You've done a bit of acting yourself in The Money Pit. Anything new?
I did a lot of auditions for commercials that I didn't get. I did Beast Wars, it was a cartoon. They didn't have to add too much effect on my voice. It was low enough. But I love hearing myself.

You were the musical director for The Howard Stern Radio Show when he was on Fox.
That was great. That's how I met Sam Kinison. Sam, there was a guy that was a party in a bottle, man. I really miss him. I remember he talked about Jessican Hahn; he used to go out with her or screw her. He told the story when Jimmy Bakker had sex with her and got forty-five years or whatever he got, Sam says, "He should have shot her in the head, he would have got one-to-five [laughs]." To this day, if you asked Howard who his favorite comedian is, I guarantee you he'll say Sam.

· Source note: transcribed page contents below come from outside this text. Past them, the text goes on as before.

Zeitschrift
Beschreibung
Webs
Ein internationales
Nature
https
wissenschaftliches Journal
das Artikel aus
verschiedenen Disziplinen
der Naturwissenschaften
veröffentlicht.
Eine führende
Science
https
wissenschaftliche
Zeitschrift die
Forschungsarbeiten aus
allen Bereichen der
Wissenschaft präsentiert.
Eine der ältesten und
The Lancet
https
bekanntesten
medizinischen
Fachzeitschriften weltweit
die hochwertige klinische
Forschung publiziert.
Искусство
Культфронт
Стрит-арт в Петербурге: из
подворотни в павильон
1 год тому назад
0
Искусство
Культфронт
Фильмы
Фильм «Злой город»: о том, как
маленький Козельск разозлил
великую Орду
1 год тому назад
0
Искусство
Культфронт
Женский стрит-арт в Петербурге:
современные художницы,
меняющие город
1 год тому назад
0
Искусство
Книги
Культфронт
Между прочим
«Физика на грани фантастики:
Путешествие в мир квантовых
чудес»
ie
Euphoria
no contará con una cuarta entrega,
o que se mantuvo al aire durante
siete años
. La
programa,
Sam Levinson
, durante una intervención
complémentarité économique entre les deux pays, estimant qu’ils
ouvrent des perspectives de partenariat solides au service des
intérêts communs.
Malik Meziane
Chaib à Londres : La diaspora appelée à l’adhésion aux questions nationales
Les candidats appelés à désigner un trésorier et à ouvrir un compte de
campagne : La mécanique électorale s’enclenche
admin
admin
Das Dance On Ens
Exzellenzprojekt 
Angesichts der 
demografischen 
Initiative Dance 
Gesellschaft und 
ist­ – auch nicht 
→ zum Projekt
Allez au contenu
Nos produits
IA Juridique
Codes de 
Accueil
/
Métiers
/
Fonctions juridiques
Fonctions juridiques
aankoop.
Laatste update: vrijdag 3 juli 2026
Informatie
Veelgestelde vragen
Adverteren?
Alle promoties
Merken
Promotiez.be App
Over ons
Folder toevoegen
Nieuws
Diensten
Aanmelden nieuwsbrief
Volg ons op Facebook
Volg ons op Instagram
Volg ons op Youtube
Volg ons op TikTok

Howard introduced me to him and he was doing this tour and instead of coming back for an encore he played guitar. So I put together this band for him and every city we went to I'd call whoever was in town that I knew and I actually came up with the song "Wild Thing" that he recorded. I figured he needed a song that you could identify with him instead of just jamming on any stupid song. I thought that fit him perfectly.

Great video ...
He didn't ask me to be in it, but that's beside the point.

You still go on the Howard Stern show?
I went on it about a year ago. I love him, man.

OK, I'll let you go and enjoy MrSkin.com. What's the first thing you're going to look up?
I see you have "Tits and Tidbits" Jennifer Garner, she does nothing for me either. Flat as a board, I don't know, that just doesn't do it for me. But I'm going to look at all this stuff. What should I look at? Oh [excited again] Paris Hilton's (Picture: - - - ) video!